2nde LOLF et SIG : un Etat privatisé

C’est en 2006 que s’achèvera la mise en place de la 2ème Loi organique relative à la loi de finance (LOLF). Cette loi, qui a quasiment une valeur constitutionnelle, est la pièce centrale de la réforme de l’Etat, car elle organise la gestion financière et budgétaire au sein de l’Etat, des ministères, et des établissements publics qui y sont rattachés. Elle a été promulguée en 2001 (votée par tous les groupes parlementaires, hormis le PC) pour remplacer une ordonnance de 1959, et elle vise à donner à l’Etat des règles financières calquées sur le secteur privé.

Article paru dans l’Egalité n°107

Ainsi l’article 7 de la loi introduit une logique d’objectifs et de résultats évalués en fonction de critères de performance et d’efficacité selon un calcul coût/rendement. Cette logique remplace celle qui jusqu’alors pouvait prévaloir : une logique de moyens correspondant à des besoins. Par exemple, dans l’Education nationale, un lycée ayant de bons résultats au bac se verra attribuer des crédits supérieurs.

Ce même article permet d’instituer une responsabilisation de chaque strate de l’Etat vis-à-vis de son budget (par exemple pour l’Education nationale : ministère, rectorats, inspections académiques, établissements scolaires) et établit une contractualisation en fonction d’objectifs auxquels est attribué un budget par la strate supérieure.

Il est facile d’imaginer la concurrence qui va naître entre les différents services d’un ministère ou les différents établissements scolaires d’une même académie afin d’obtenir le budget le plus important.

Cette loi institue, par ailleurs, la possibilité de redéployer des crédits en cours d’année en fonction de la réalisation des objectifs entre les différentes lignes budgétaires. C’est ce qui s’appelle la fongibilité des crédits. Mais cette fongibilité est asymétrique. C’est-à-dire que certains postes pourront recevoir des crédits supplémentaires, alors que d’autres non. Ainsi les budgets du personnel sont plafonnés et ne peuvent pas recevoir des crédits des autres postes budgétaires. Mais rien n’empêche le poste budgétaire du personnel de financer le budget communication du même service, par exemple.
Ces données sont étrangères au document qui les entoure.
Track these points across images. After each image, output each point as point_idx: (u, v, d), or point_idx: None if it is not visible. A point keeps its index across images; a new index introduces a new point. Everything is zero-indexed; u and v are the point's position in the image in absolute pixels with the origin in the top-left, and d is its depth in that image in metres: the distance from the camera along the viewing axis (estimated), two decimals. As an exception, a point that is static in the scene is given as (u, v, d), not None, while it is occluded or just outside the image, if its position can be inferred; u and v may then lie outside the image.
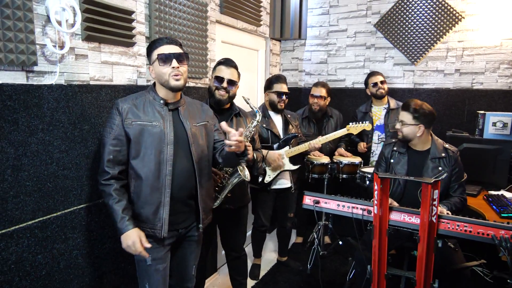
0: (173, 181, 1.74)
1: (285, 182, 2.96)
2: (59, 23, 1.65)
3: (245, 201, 2.42)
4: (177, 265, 1.97)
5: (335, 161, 3.21)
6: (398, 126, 2.32)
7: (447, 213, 1.95)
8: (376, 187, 1.86)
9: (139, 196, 1.73)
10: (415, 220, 1.88)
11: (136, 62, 2.14)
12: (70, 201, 1.82)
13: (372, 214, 1.94)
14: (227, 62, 2.29)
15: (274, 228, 4.10)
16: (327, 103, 3.34)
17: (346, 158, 3.23)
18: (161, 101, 1.77)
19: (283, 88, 2.86)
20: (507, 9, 3.11)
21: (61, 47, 1.71)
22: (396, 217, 1.92)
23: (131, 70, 2.12)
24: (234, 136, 1.65)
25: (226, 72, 2.25)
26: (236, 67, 2.30)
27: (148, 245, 1.65)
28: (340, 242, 3.41)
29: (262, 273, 3.21)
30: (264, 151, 2.67)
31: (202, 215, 1.88)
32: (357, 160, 3.18)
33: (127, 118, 1.70)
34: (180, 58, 1.73)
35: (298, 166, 2.89)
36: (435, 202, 1.75)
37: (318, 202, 2.10)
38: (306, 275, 3.16)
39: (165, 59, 1.70)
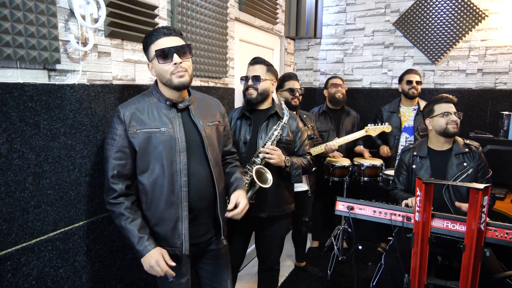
0: (190, 192, 1.55)
1: (301, 185, 2.85)
2: (83, 17, 1.53)
3: (282, 210, 2.20)
4: (213, 286, 1.79)
5: (356, 163, 3.10)
6: (457, 118, 2.17)
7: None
8: (419, 192, 1.75)
9: (153, 213, 1.55)
10: (459, 227, 1.77)
11: (158, 60, 2.02)
12: (92, 210, 1.69)
13: (413, 221, 1.84)
14: (253, 61, 2.18)
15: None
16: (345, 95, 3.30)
17: (367, 160, 3.13)
18: (167, 102, 1.54)
19: (295, 85, 2.75)
20: (532, 6, 3.03)
21: (84, 43, 1.58)
22: (438, 224, 1.81)
23: (153, 69, 2.00)
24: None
25: (250, 70, 2.15)
26: (263, 63, 2.15)
27: (173, 264, 1.49)
28: (360, 247, 3.31)
29: (281, 279, 3.09)
30: None
31: (222, 225, 1.70)
32: (378, 162, 3.07)
33: (131, 126, 1.49)
34: (181, 51, 1.48)
35: (314, 168, 2.77)
36: (485, 209, 1.65)
37: (352, 208, 1.99)
38: (326, 282, 3.05)
39: (165, 55, 1.46)
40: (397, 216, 1.90)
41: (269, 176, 1.93)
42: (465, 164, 2.15)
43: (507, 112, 3.03)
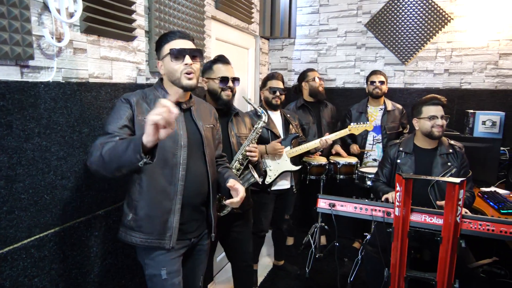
0: (186, 186, 1.58)
1: (285, 183, 2.86)
2: (58, 11, 1.45)
3: (250, 204, 2.28)
4: (185, 277, 1.79)
5: (332, 161, 3.16)
6: (443, 122, 2.23)
7: (466, 212, 1.94)
8: (398, 188, 1.81)
9: (147, 202, 1.54)
10: (436, 220, 1.84)
11: (135, 58, 1.96)
12: (69, 215, 1.61)
13: (392, 216, 1.89)
14: (223, 59, 2.14)
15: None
16: None
17: (343, 158, 3.19)
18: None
19: (278, 84, 2.78)
20: (493, 11, 3.21)
21: (59, 39, 1.50)
22: (416, 218, 1.88)
23: (131, 67, 1.93)
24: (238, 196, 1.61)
25: (225, 70, 2.10)
26: (230, 64, 2.17)
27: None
28: (337, 244, 3.37)
29: (260, 279, 3.09)
30: (262, 146, 2.58)
31: (214, 223, 1.76)
32: (354, 160, 3.14)
33: (139, 114, 1.50)
34: (193, 54, 1.57)
35: (300, 167, 2.80)
36: (460, 202, 1.72)
37: (333, 205, 2.02)
38: (305, 279, 3.08)
39: (178, 54, 1.53)
40: (378, 212, 1.95)
41: (255, 173, 1.97)
42: (449, 164, 2.24)
43: (471, 111, 3.19)
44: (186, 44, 1.58)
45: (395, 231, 1.87)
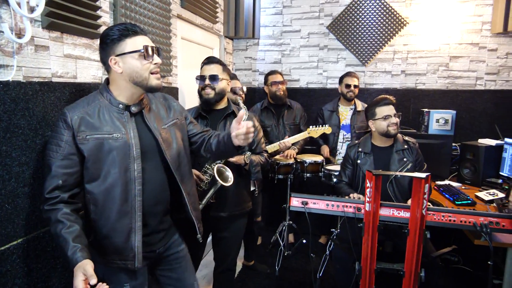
0: (145, 200, 1.46)
1: None
2: (18, 4, 1.34)
3: (241, 209, 2.20)
4: None
5: (299, 160, 3.21)
6: (397, 119, 2.35)
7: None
8: (368, 184, 1.87)
9: (104, 223, 1.42)
10: (403, 214, 1.94)
11: (101, 56, 1.86)
12: (33, 224, 1.49)
13: (363, 211, 1.96)
14: (208, 60, 2.15)
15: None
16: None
17: (309, 157, 3.26)
18: (120, 106, 1.43)
19: (237, 84, 2.80)
20: (443, 17, 3.45)
21: (19, 35, 1.39)
22: (385, 212, 1.96)
23: (97, 66, 1.84)
24: (243, 128, 1.44)
25: (206, 69, 2.11)
26: (218, 62, 2.14)
27: (94, 281, 1.20)
28: (304, 241, 3.43)
29: (230, 281, 3.07)
30: None
31: (197, 224, 1.66)
32: (319, 158, 3.22)
33: (80, 132, 1.36)
34: (159, 52, 1.44)
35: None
36: (426, 196, 1.82)
37: (306, 203, 2.06)
38: (275, 278, 3.11)
39: (148, 53, 1.38)
40: (349, 208, 2.01)
41: (229, 174, 1.93)
42: (405, 159, 2.37)
43: (426, 109, 3.40)
44: (149, 41, 1.42)
45: (365, 225, 1.94)
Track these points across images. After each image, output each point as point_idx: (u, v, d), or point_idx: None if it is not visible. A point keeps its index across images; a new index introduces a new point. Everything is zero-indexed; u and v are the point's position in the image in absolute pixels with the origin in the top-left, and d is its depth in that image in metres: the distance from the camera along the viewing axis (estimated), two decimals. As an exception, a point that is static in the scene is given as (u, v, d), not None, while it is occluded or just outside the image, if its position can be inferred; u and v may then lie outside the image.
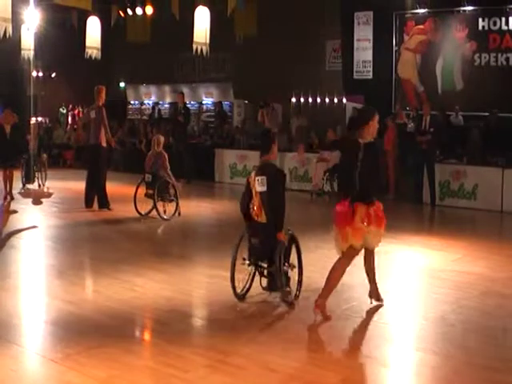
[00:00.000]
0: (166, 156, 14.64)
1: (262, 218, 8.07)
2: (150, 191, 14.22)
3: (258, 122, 21.94)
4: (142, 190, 14.44)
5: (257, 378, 6.07)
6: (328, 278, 7.67)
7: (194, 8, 18.53)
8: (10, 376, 6.06)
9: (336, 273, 7.67)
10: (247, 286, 8.31)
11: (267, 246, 7.99)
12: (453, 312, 8.00)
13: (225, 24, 21.22)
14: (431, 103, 18.78)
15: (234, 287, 8.17)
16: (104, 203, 15.28)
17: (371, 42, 22.03)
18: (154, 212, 14.17)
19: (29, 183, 17.84)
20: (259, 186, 8.02)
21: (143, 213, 14.34)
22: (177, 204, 14.54)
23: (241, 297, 8.21)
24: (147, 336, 7.58)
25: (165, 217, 14.15)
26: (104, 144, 15.37)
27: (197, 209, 16.56)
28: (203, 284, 9.40)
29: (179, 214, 14.52)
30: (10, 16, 12.43)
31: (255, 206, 8.12)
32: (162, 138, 14.97)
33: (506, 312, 8.16)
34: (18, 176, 17.87)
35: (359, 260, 7.74)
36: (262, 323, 7.51)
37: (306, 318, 7.36)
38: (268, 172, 8.06)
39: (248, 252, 8.27)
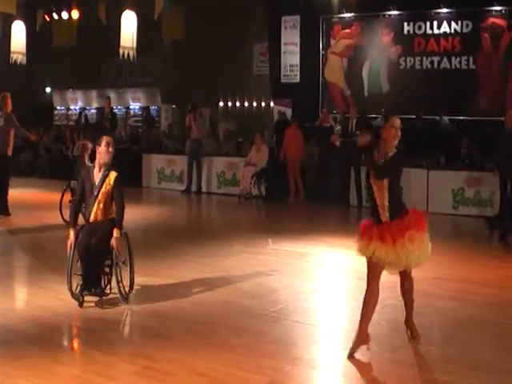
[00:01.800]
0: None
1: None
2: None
3: (185, 127, 21.93)
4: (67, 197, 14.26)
5: (185, 383, 6.08)
6: None
7: (120, 12, 18.46)
8: None
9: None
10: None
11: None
12: (378, 311, 8.11)
13: (152, 28, 21.15)
14: (358, 106, 19.03)
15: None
16: (2, 210, 15.02)
17: (298, 45, 22.17)
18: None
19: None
20: None
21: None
22: None
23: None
24: (74, 344, 7.51)
25: None
26: (10, 153, 15.08)
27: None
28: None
29: None
30: None
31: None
32: (89, 144, 14.76)
33: (431, 310, 8.32)
34: None
35: (281, 263, 7.74)
36: (188, 328, 7.51)
37: (233, 321, 7.39)
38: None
39: None
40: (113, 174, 8.76)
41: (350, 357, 6.60)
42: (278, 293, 8.78)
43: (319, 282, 9.82)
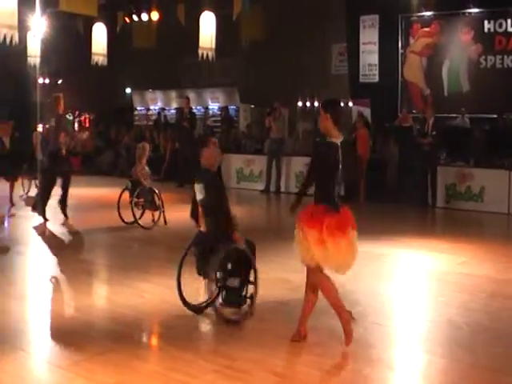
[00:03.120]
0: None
1: (203, 227, 8.10)
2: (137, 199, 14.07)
3: (264, 126, 22.01)
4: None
5: (264, 383, 6.11)
6: None
7: (199, 13, 18.60)
8: (19, 383, 6.10)
9: None
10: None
11: (206, 256, 7.83)
12: (459, 315, 8.02)
13: (231, 29, 21.29)
14: (438, 106, 18.81)
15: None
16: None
17: (377, 45, 22.04)
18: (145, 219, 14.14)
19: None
20: (198, 194, 8.07)
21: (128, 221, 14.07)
22: (161, 212, 14.21)
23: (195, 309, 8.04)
24: (155, 341, 7.62)
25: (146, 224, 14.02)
26: (64, 152, 15.09)
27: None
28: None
29: (165, 222, 14.18)
30: (16, 23, 12.53)
31: (199, 214, 8.19)
32: (147, 146, 14.83)
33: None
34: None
35: (359, 264, 7.66)
36: (268, 328, 7.53)
37: (311, 322, 7.37)
38: (204, 179, 8.04)
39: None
40: None
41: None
42: (356, 294, 8.74)
43: (398, 284, 9.75)
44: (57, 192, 14.74)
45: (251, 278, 7.88)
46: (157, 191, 14.17)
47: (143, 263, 10.89)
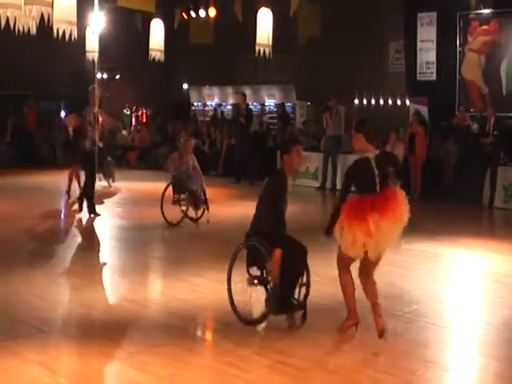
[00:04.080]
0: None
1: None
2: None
3: (320, 124, 21.95)
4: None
5: (317, 380, 6.09)
6: None
7: (256, 9, 18.58)
8: (74, 373, 6.17)
9: None
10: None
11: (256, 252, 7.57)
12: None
13: (287, 25, 21.24)
14: (496, 105, 18.55)
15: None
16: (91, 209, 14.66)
17: (435, 42, 21.78)
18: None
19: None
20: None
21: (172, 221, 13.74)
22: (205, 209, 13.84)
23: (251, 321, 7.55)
24: (209, 336, 7.65)
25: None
26: (92, 146, 14.43)
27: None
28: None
29: (207, 220, 13.75)
30: (75, 19, 12.62)
31: None
32: (192, 141, 14.65)
33: None
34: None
35: (414, 263, 7.60)
36: (323, 325, 7.49)
37: (368, 321, 7.32)
38: (270, 175, 8.13)
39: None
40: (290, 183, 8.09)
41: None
42: (411, 293, 8.66)
43: (453, 284, 9.63)
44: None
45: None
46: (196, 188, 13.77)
47: (196, 258, 10.92)
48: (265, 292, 7.55)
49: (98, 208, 14.80)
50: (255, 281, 7.56)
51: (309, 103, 26.59)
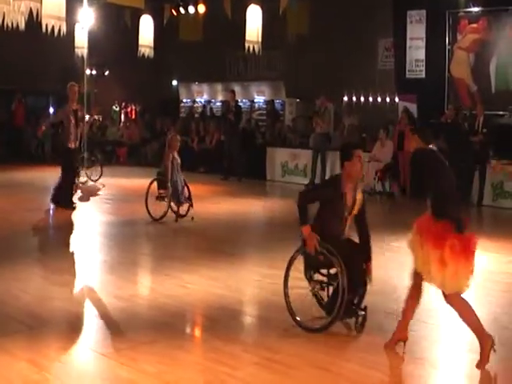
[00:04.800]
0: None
1: None
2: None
3: (309, 121, 21.99)
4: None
5: (306, 377, 6.08)
6: None
7: (246, 6, 18.57)
8: (62, 369, 6.15)
9: None
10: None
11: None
12: (505, 314, 7.92)
13: (277, 22, 21.24)
14: (485, 103, 18.58)
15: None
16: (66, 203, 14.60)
17: (424, 40, 21.78)
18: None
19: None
20: None
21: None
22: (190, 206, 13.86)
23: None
24: (197, 332, 7.64)
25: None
26: (72, 145, 14.57)
27: (247, 206, 16.61)
28: (254, 282, 9.43)
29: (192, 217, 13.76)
30: (64, 15, 12.61)
31: None
32: (178, 138, 14.57)
33: None
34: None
35: (404, 261, 7.54)
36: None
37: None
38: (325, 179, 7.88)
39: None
40: (360, 195, 7.49)
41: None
42: (402, 291, 8.62)
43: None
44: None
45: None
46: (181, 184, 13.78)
47: (187, 254, 10.92)
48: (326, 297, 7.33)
49: (86, 204, 14.78)
50: (317, 286, 7.31)
51: (298, 100, 26.59)
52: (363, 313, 7.18)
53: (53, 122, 15.57)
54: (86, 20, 20.66)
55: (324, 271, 7.34)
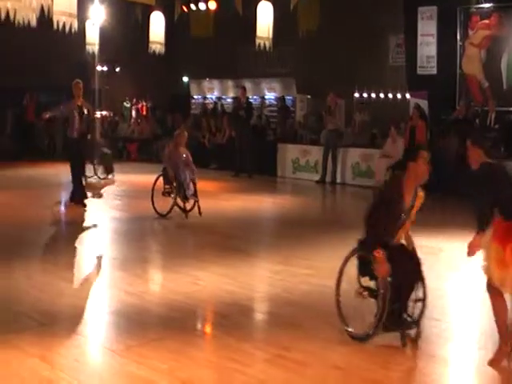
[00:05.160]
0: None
1: None
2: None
3: (320, 117, 21.96)
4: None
5: (318, 374, 6.05)
6: None
7: (256, 2, 18.54)
8: (73, 366, 6.13)
9: None
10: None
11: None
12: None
13: (287, 18, 21.17)
14: (496, 99, 18.50)
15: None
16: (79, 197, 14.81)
17: (435, 36, 21.68)
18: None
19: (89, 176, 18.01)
20: None
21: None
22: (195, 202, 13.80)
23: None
24: (209, 329, 7.62)
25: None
26: (76, 135, 14.62)
27: (258, 203, 16.58)
28: (265, 279, 9.41)
29: (200, 213, 13.69)
30: (75, 11, 12.58)
31: None
32: (185, 134, 14.56)
33: None
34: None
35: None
36: (322, 318, 7.45)
37: (368, 315, 7.26)
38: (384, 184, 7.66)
39: None
40: (421, 193, 7.12)
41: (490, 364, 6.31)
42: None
43: (456, 279, 9.58)
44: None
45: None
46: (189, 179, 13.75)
47: (197, 251, 10.91)
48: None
49: (97, 200, 14.81)
50: (365, 292, 6.94)
51: (309, 96, 26.54)
52: (414, 327, 6.80)
53: (55, 114, 15.63)
54: (97, 16, 20.71)
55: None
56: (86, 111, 14.68)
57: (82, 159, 15.04)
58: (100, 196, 16.30)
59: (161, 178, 13.98)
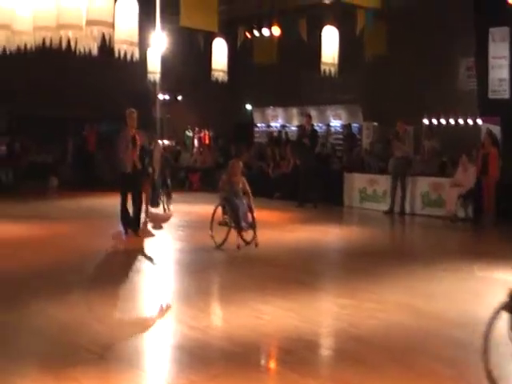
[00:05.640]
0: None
1: None
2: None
3: (388, 145, 21.84)
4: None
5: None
6: None
7: (321, 28, 18.59)
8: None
9: None
10: None
11: None
12: None
13: (353, 43, 21.20)
14: None
15: None
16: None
17: (508, 59, 21.49)
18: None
19: (154, 207, 18.12)
20: None
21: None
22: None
23: None
24: (272, 365, 7.57)
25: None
26: (129, 170, 14.87)
27: (323, 234, 16.52)
28: (331, 313, 9.34)
29: (256, 244, 13.65)
30: (136, 40, 12.77)
31: None
32: (240, 163, 14.64)
33: None
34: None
35: (489, 291, 7.40)
36: (387, 354, 7.37)
37: (437, 351, 7.18)
38: None
39: None
40: None
41: None
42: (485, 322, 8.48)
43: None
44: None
45: None
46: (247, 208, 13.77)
47: (260, 284, 10.87)
48: None
49: (159, 231, 14.94)
50: None
51: (376, 124, 26.46)
52: None
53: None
54: (159, 44, 20.99)
55: None
56: (139, 142, 14.90)
57: (137, 191, 15.20)
58: (160, 227, 16.42)
59: (220, 208, 14.04)
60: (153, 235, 15.35)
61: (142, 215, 15.80)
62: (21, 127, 27.93)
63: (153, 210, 17.68)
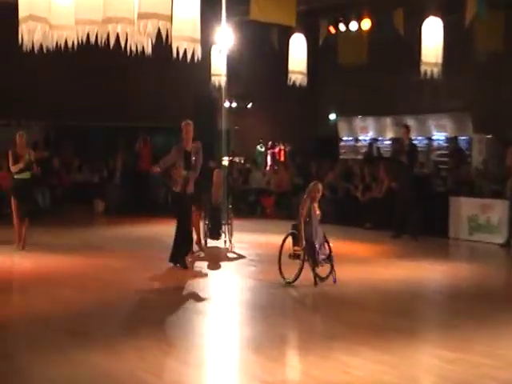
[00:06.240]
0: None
1: None
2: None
3: (504, 163, 21.58)
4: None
5: None
6: None
7: (422, 19, 18.49)
8: None
9: None
10: None
11: None
12: None
13: (462, 38, 21.06)
14: None
15: None
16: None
17: None
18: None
19: (214, 238, 18.20)
20: None
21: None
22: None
23: None
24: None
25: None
26: (177, 189, 15.38)
27: (424, 272, 16.37)
28: (435, 369, 9.22)
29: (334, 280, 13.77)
30: (199, 36, 12.78)
31: None
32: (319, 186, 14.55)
33: None
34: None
35: None
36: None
37: None
38: None
39: None
40: None
41: None
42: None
43: None
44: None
45: None
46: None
47: (345, 330, 10.81)
48: None
49: (225, 266, 15.02)
50: None
51: (489, 136, 26.20)
52: None
53: (165, 166, 15.95)
54: (225, 42, 21.11)
55: None
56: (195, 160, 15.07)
57: (189, 217, 15.41)
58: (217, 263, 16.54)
59: (289, 239, 14.04)
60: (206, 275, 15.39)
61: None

Associé au plafond d’autorisations d’emplois rémunérés par l’Etat, on voit là un admirable outil pour faire des économies sur le personnel et une attaque supplémentaire contre le fonctionnariat !

Parallèlement à cette 2nde LOLF, se mettent en place les services d’intérêts généraux (SIG). Ce concept, venant de l’Union européenne, permet à tout organisme privé ou associatif de remplir les missions de services publics à partir du moment qu’ils signent une prétendue charte de qualité. Ainsi, une épicerie dans un village pourra rendre les services d’une poste, ce qui permet de diminuer le nombre de bureaux de la Poste (il est prévu la suppression de 2500 bureaux). Pourquoi pas une boucherie accueillant le service chirurgie d’un hôpital supprimé !

Les services de l’ANPE, encore précurseur dans le domaine de la réforme de l’Etat, sont depuis longtemps sous-traités : ainsi s’est constitué un véritable marché du bilan de compétences approfondi et de l’objectifs emploi ou projet en groupe ou individuel, permettant à des associations d’insertion de fleurir un peu partout n’ayant de raison d’exister que dans le chômage et la précarité et ne vivant que des subsides de l’Etat. Mais demain, ce sont les agences d’intérim, de recrutement et d’outplacement, qui pourront venir sur ce terrain, voire gérer la liste des demandeurs d’emploi.

En définitive, si on laisse faire le gouvernement Chirac-Raffarin, c’est à une véritable privatisation de l’Etat que nous allons assister, et qui malheureusement a déjà commencé. Et ce n’est certainement pas en soutenant les SIG, comme l’a fait la direction confédérale de la CGT, que l’on va pouvoir armer les travailleurs du public mais aussi ceux du privé pour se défendre contre ces attaques majeures.